65. I’ve developed a new philosophy. I only dread one day at a time – Charlie Brown
Here below is the column on being positive, that has helped me. Unconsciously, I was negative and didn't know it because it was in my uncon., but for some reason I had difficulty solving problems.
When I came across this col. below, on being positive going into a problem, I knew what my problem had been: con., I wanted to solve the problem, but uncon., I was neg., and until the 2 parts of my brain could work together, I wasn't going to solve a lot of problems.
This col. helped me to train my uncon. to be positive. Prior to my next problem, I said to myself, just read this col. first.
The problem is not the problem. The problem is your uncon. neg.
So I read the col. first, and by the time I got to the 4th paragraph, I had solved the problem, by first clearing my uncon. of neg.
When away from the col., and I had a problem, I would say to myself, "Think positive, think positive...." again, trying to clear the neg. from my uncon.
Here's the col. below.
by Niki Scott
June 21, 1994
“We all know people who race around in small, futile circles whenever they’re present with a problem to solve, and others who seem to be natural-born problem solvers—able to tackle obstacles, calmly, logically and effectively.
“Fortunately, being a good problem-solver is not a genetic trait. It’s a learned skill, one that can be learned at any age. If you want to improve your problem-solving skills, here are 10 steps that will help:
"The three most important things of a good problem solver are attitude, attitude, and
attitude. If you think of obstacles as anxiety-producers and unfair burdens, you almost certainly aren't an effective problem solver."
“If you view obstacles as opportunities to gather new information, stretch your imagination, learn new coping mechanisms and achieve more control over your life on the other hand, you’re probably a problem-solving whiz.”
“Be an optimist. If your general outlook is pessimistic, you’re probably not a good problem solver. Facing every puzzle with the assumption that it’s probably unsolvable practically insures that it will be.”
“Happily, changing from a pessimist to an optimistic frame of mind isn’t as difficult was it might sound. Pessimism isn’t a genetic trait, either. It’s a habit of thought we learned as children—and can unlearn as adults.”
“Keep an open mind. Most problems have not just one solution, but many—and sometimes the best ones sound far-fetched or even bizarre at first.”
“Be flexible. Force yourself to give up old, outmoded ways of thinking or acting even though they’re comfortable. Experiment with new ways of thinking and acting, and you’ll be surprised by how quickly THEY become comfortable.”
“Believe in yourself—no matter what. If you believe you’ll be able to solve a problem, your chances of solving it double. Review your past successes—frequently!”

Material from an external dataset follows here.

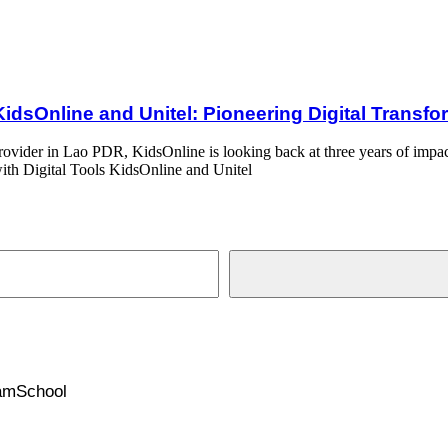
el: Pioneering Digital Transformation in Lao PDR’ Education Sector
KidsOnline and Unitel: Pioneering Digital Transf
rovider in Lao PDR, KidsOnline is looking back at three years of impact
ith Digital Tools KidsOnline and Unitel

“Take one step at a time. We all want guarantees that our imagination, diligence and hard work will pay off, but good problem-solvers are able to concentrate on the job at hand and move toward their personal and professional goals without blueprints or guarantees of success.”
“Ask for the help you need. There’s no shame in needing help—only in being too self-conscious, too self-protective, too proud or stubborn to ask for it.
“Don’t ask for help you don’t need. Those of us who were taught as children to run to an adult whenever a problem arose, or encouraged in other ways to be helpless and dependent, may find ourselves automatically seeking help now when a problem arises—whether or not we really need it.
“Resist the temptation. Asking for assistance before we’ve honestly tried to solve a problem robs us of our dignity, self-respect and self-confidence—too high a price to pay. “
“Respect the process—not just it’s outcome. Never discount a learning experience just because you didn’t get an A+ on the test.”
“Regardless of whether you’ve been completely successful at solving any problem, working on it almost certainly has gained you valuable experience and insight—good tools to bring with you the next time you have problem to solve!”
"Finally, never hold the past over you own head. Learn what you can from your mistakes, give yourself credit for trying, then wipe the slate clean, quickly, and give yourself the same sympathy, understanding and encouragement that you’d gladly give to any friend.”